On your local machine (with a browser):

npm install -g @openai/codex
codex login                 # completes the ChatGPT OAuth in a browser
cat ~/.codex/auth.json      # confirm it exists

Then upload ~/.codex/auth.json into the bucket at /data/.codex/auth.json (via the HF bucket UI or the CLI). The Space auto-refreshes the tokens from there on, so you only do this once (until you explicitly log out).
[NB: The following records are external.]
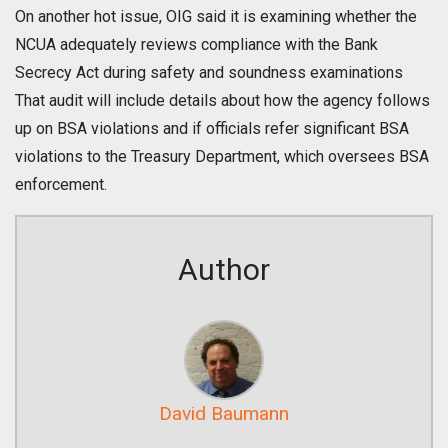
On another hot issue, OIG said it is examining whether the
NCUA adequately reviews compliance with the Bank
Secrecy Act during safety and soundness examinations
That audit will include details about how the agency follows
up on BSA violations and if officials refer significant BSA
violations to the Treasury Department, which oversees BSA
enforcement.
Author
David Baumann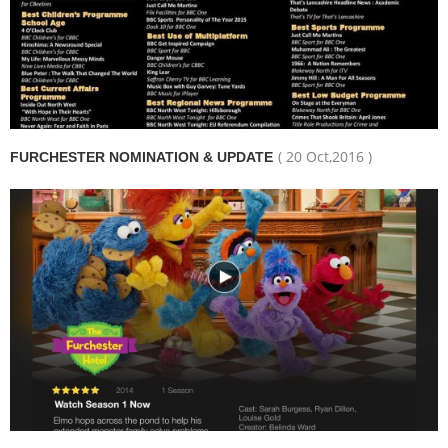
( 20 Oct,2016 )
FURCHESTER NOMINATION & UPDATE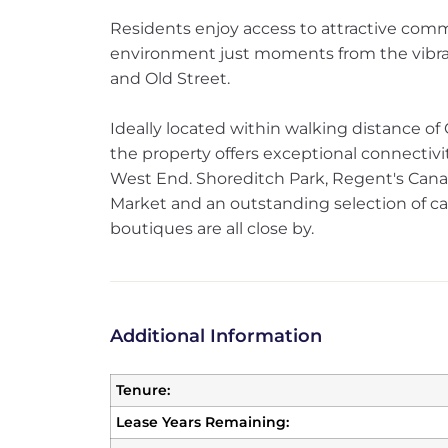
Residents enjoy access to attractive comm
environment just moments from the vibra
and Old Street.
Ideally located within walking distance of
the property offers exceptional connectivi
West End. Shoreditch Park, Regent's Cana
Market and an outstanding selection of ca
boutiques are all close by.
Additional Information
Tenure:
Lease Years Remaining: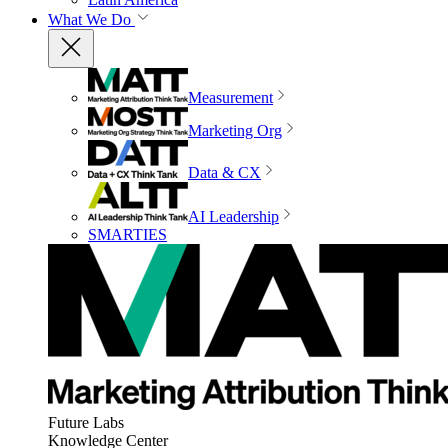
What We Do
Measurement
Marketing Org
Data & CX
AI Leadership
SMARTIES
Future Labs
Knowledge Center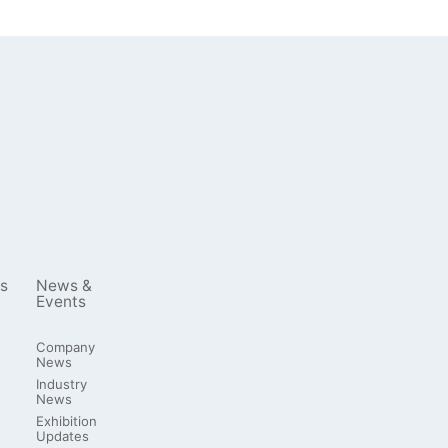
s
News &
Events
Company
News
Industry
News
Exhibition
Updates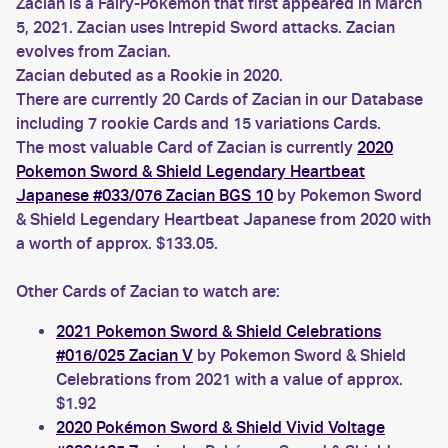
Zacian is a Fairy-Pokemon that first appeared in March
5, 2021. Zacian uses Intrepid Sword attacks. Zacian
evolves from Zacian.
Zacian debuted as a Rookie in 2020.
There are currently 20 Cards of Zacian in our Database
including 7 rookie Cards and 15 variations Cards.
The most valuable Card of Zacian is currently
2020
Pokemon Sword & Shield Legendary Heartbeat
Japanese #033/076 Zacian BGS 10
by Pokemon Sword
& Shield Legendary Heartbeat Japanese from 2020 with
a worth of approx. $133.05.
Other Cards of Zacian to watch are:
2021 Pokemon Sword & Shield Celebrations
#016/025 Zacian V
by Pokemon Sword & Shield
Celebrations from 2021 with a value of approx.
$1.92
2020 Pokémon Sword & Shield Vivid Voltage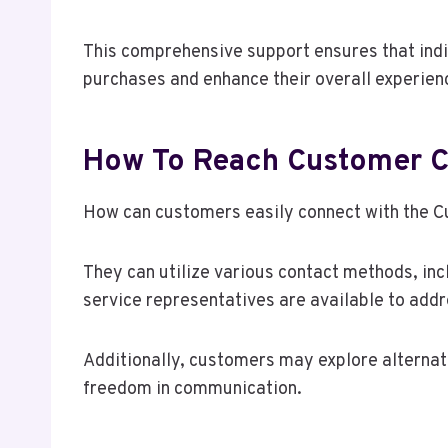
This comprehensive support ensures that indi
purchases and enhance their overall experien
How To Reach Customer 
How can customers easily connect with the
They can utilize various contact methods, inc
service representatives are available to addre
Additionally, customers may explore alternati
freedom in communication.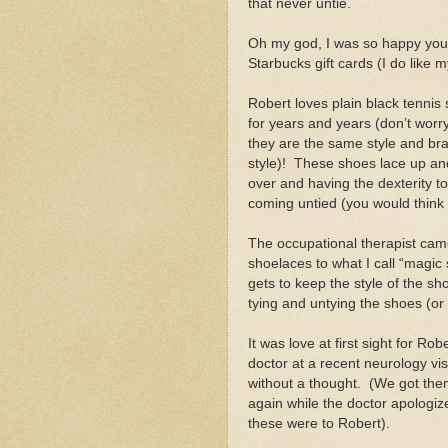
that never untie.
Oh my god, I was so happy you’
Starbucks gift cards (I do like m
Robert loves plain black tennis
for years and years (don’t wor
they are the same style and bra
style)!
These shoes lace up and
over and having the dexterity to
coming untied (you would think 
The occupational therapist cam
shoelaces to what I call “magic
gets to keep the style of the s
tying and untying the shoes (or
It was love at first sight for Ro
doctor at a recent neurology vi
without a thought.
(We got the
again while the doctor apologi
these were to Robert).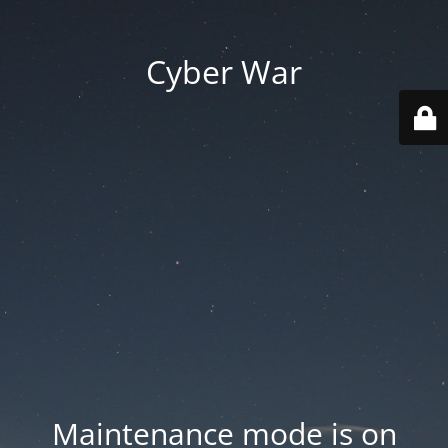
Cyber War
Maintenance mode is on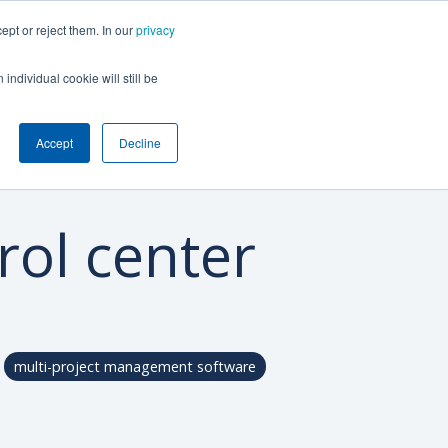
ept or reject them. In our
privacy
BOOK A DEMO
individual cookie will still be
Accept
Decline
ol center
multi-project management software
GET /health reports "logged_in": true once it's in place.

Usage

curl https://<your-space>.hf.space/v1/chat/completions \
  -H "Authorization: Bearer $API_TOKEN" \
  -H "Content-Type: application/json" \
  -H "X-Session-Id: my-project-1" \
  -d '{
        "model": "codex",
        "messages": [{"role": "user", "content": "Write a Python function to reverse a linked list."}]
      }'

With the OpenAI Python SDK:

from openai import OpenAI

client = OpenAI(
    base_url="https://<your-space>.hf.space/v1",
    api_key="<your API_TOKEN>",
)
resp = client.chat.completions.create(
    model="codex",
    messages=[{"role": "user", "content": "Refactor app.py for readability."}],
    extra_headers={"X-Session-Id": "my-project-1"},  # persistent session
)
print(resp.choices[0].message.content)

Sessions: pass X-Session-Id (or the OpenAI user field) to keep a persistent workspace and resume the Codex thread across calls. Omit it for a clean one-shot.
Streaming: stream=true gives real token-by-token SSE (set stream_options={"include_usage": true} to get a final usage chunk).

Endpoints

GET /health — liveness + login status
GET /v1/models
POST /v1/chat/completions

Custom domain (Nginx reverse proxy)

ai.antaram.org fronts the Space via Nginx (config in deploy/nginx/ai.antaram.org.conf):

DNS: point an A record ai.antaram.org → your server's IP.
Install the config, then get TLS: sudo certbot --nginx -d ai.antaram.org.
sudo nginx -t && sudo systemctl reload nginx.

The config sets the upstream Host/SNI to sarveshpatel-codex.hf.space (required for HF routing) and turns buffering off so SSE streaming stays live. Clients then use base_url=https://ai.antaram.org/v1.

Safety

A global AGENTS.md (installed into CODEX_HOME on boot) forbids file deletion, destructive git, escaping the working directory, and printing credentials. Codex also runs sandboxed (workspace-write) and confined to the session's workspace.